#### Data records:
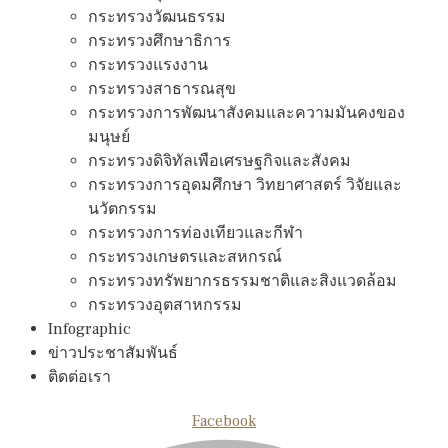
กระทรวงวัฒนธรรม
กระทรวงศึกษาธิการ
กระทรวงแรงงาน
กระทรวงสาธารณสุข
กระทรวงการพัฒนาสังคมและความมันคงของ
มนุษย์
กระทรวงดิจิทัลเพือเศรษฐกิจและสังคม
กระทรวงการอุดมศึกษา วิทยาศาสตร์ วิจัยและ
นวัตกรรม
กระทรวงการท่องเทียวและกีฬา
กระทรวงเกษตรและสหกรณ์
กระทรวงทรัพยากรธรรมชาติและสิงแวดล้อม
กระทรวงอุตสาหกรรม
Infographic
ข่าวประชาสัมพันธ์
ติดต่อเรา
Facebook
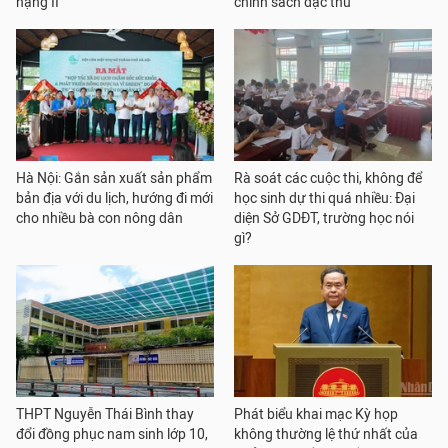
hạng II
chính sách đặc thù
Hà Nội: Gắn sản xuất sản phẩm
Rà soát các cuộc thi, không để
bản địa với du lịch, hướng đi mới
học sinh dự thi quá nhiều: Đại
cho nhiều bà con nông dân
diện Sở GDĐT, trường học nói
gì?
THPT Nguyễn Thái Bình thay
Phát biểu khai mạc Kỳ họp
đổi đồng phục nam sinh lớp 10,
không thường lệ thứ nhất của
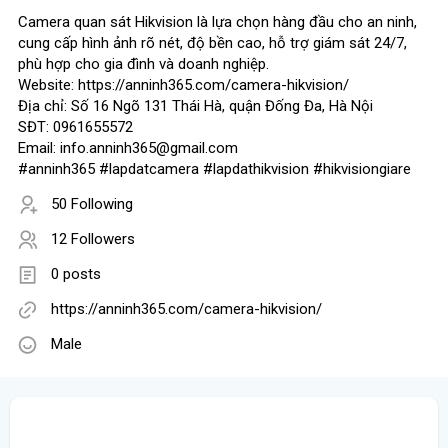
Camera quan sát Hikvision là lựa chọn hàng đầu cho an ninh,
cung cấp hình ảnh rõ nét, độ bền cao, hỗ trợ giám sát 24/7,
phù hợp cho gia đình và doanh nghiệp.
Website: https://anninh365.com/camera-hikvision/
Địa chỉ: Số 16 Ngõ 131 Thái Hà, quận Đống Đa, Hà Nội
SĐT: 0961655572
Email: info.anninh365@gmail.com
#anninh365 #lapdatcamera #lapdathikvision #hikvisiongiare
50 Following
12 Followers
0 posts
https://anninh365.com/camera-hikvision/
Male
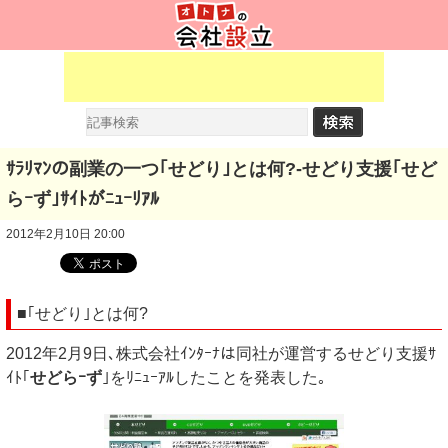
ｻﾗﾘﾏﾝの副業の一つ｢せどり｣とは何?-せどり支援｢せど
らｰず｣ｻｲﾄがﾆｭｰﾘｱﾙ
2012年2月10日 20:00
■｢せどり｣とは何?
2012年2月9日､株式会社ｲﾝﾀｰﾅは同社が運営するせどり支援ｻ
ｲﾄ｢
せどらｰず
｣をﾘﾆｭｰｱﾙしたことを発表した｡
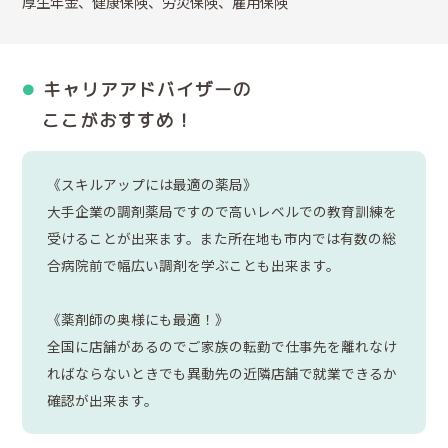
厚生年金、健康保険、労災保険、雇用保険
キャリアアドバイザーの
ここがおすすめ！
《スキルアップには最適の薬局》
大手企業の調剤薬局ですので高いレベルでの教育訓練を
受けることが出来ます。また所在地も市内では有数の総
合病院前で幅広い調剤を学ぶことも出来ます。
《薬剤師の奥様にも最適！》
全国に店舗があるのでご家族の転勤で仕事先を離れなけ
ればならないときでも異動先の近隣店舗で就業できるか
確認が出来ます。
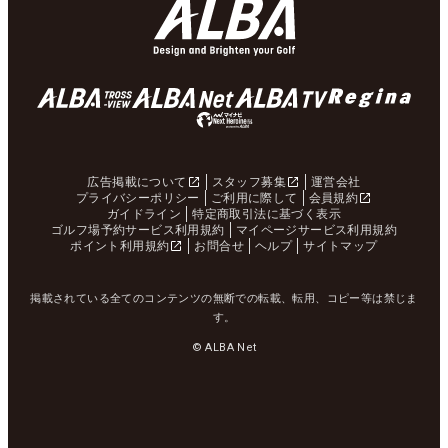
広告掲載について
スタッフ募集
運営会社
プライバシーポリシー
ご利用に際して
会員規約
ガイドライン
特定商取引法に基づく表示
ゴルフ場予約サービス利用規約
マイページサービス利用規約
ポイント利用規約
お問合せ
ヘルプ
サイトマップ
掲載されている全てのコンテンツの無断での転載、転用、コピー等は禁じま
す。
© ALBA Net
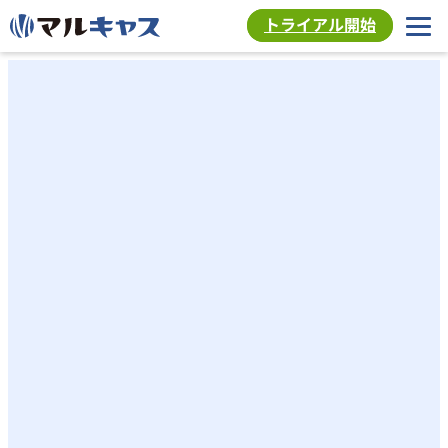
トライアル開始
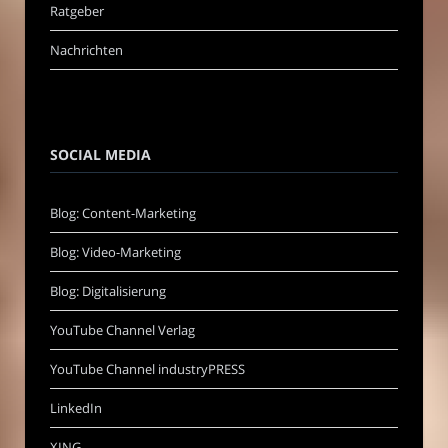
Ratgeber
Nachrichten
SOCIAL MEDIA
Blog: Content-Marketing
Blog: Video-Marketing
Blog: Digitalisierung
YouTube Channel Verlag
YouTube Channel industryPRESS
LinkedIn
XING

#### Task instructions:
Reproduce every line above character for character, omitting the pictures.

#### Solution to the problem:
กระทรวงวัฒนธรรม
กระทรวงศึกษาธิการ
กระทรวงแรงงาน
กระทรวงสาธารณสุข
กระทรวงการพัฒนาสังคมและความมันคงของ
มนุษย์
กระทรวงดิจิทัลเพือเศรษฐกิจและสังคม
กระทรวงการอุดมศึกษา วิทยาศาสตร์ วิจัยและ
นวัตกรรม
กระทรวงการท่องเทียวและกีฬา
กระทรวงเกษตรและสหกรณ์
กระทรวงทรัพยากรธรรมชาติและสิงแวดล้อม
กระทรวงอุตสาหกรรม
Infographic
ข่าวประชาสัมพันธ์
ติดต่อเรา
Facebook
hạng II
chính sách đặc thù
Hà Nội: Gắn sản xuất sản phẩm
Rà soát các cuộc thi, không để
bản địa với du lịch, hướng đi mới
học sinh dự thi quá nhiều: Đại
cho nhiều bà con nông dân
diện Sở GDĐT, trường học nói
gì?
THPT Nguyễn Thái Bình thay
Phát biểu khai mạc Kỳ họp
đổi đồng phục nam sinh lớp 10,
không thường lệ thứ nhất của
Camera quan sát Hikvision là lựa chọn hàng đầu cho an ninh,
cung cấp hình ảnh rõ nét, độ bền cao, hỗ trợ giám sát 24/7,
phù hợp cho gia đình và doanh nghiệp.
Website: https://anninh365.com/camera-hikvision/
Địa chỉ: Số 16 Ngõ 131 Thái Hà, quận Đống Đa, Hà Nội
SĐT: 0961655572
Email: info.anninh365@gmail.com
#anninh365 #lapdatcamera #lapdathikvision #hikvisiongiare
50 Following
12 Followers
0 posts
https://anninh365.com/camera-hikvision/
Male
ｻﾗﾘﾏﾝの副業の一つ｢せどり｣とは何?-せどり支援｢せど
らｰず｣ｻｲﾄがﾆｭｰﾘｱﾙ
2012年2月10日 20:00
■｢せどり｣とは何?
2012年2月9日､株式会社ｲﾝﾀｰﾅは同社が運営するせどり支援ｻ
ｲﾄ｢
せどらｰず
｣をﾘﾆｭｰｱﾙしたことを発表した｡
厚生年金、健康保険、労災保険、雇用保険
キャリアアドバイザーの
ここがおすすめ！
《スキルアップには最適の薬局》
大手企業の調剤薬局ですので高いレベルでの教育訓練を
受けることが出来ます。また所在地も市内では有数の総
合病院前で幅広い調剤を学ぶことも出来ます。
《薬剤師の奥様にも最適！》
全国に店舗があるのでご家族の転勤で仕事先を離れなけ
ればならないときでも異動先の近隣店舗で就業できるか
確認が出来ます。
広告掲載について
スタッフ募集
運営会社
プライバシーポリシー
ご利用に際して
会員規約
ガイドライン
特定商取引法に基づく表示
ゴルフ場予約サービス利用規約
マイページサービス利用規約
ポイント利用規約
お問合せ
ヘルプ
サイトマップ
掲載されている全てのコンテンツの無断での転載、転用、コピー等は禁じま
す。
© ALBA Net
トライアル開始
Ratgeber
Nachrichten
SOCIAL MEDIA
Blog: Content-Marketing
Blog: Video-Marketing
Blog: Digitalisierung
YouTube Channel Verlag
YouTube Channel industryPRESS
LinkedIn
XING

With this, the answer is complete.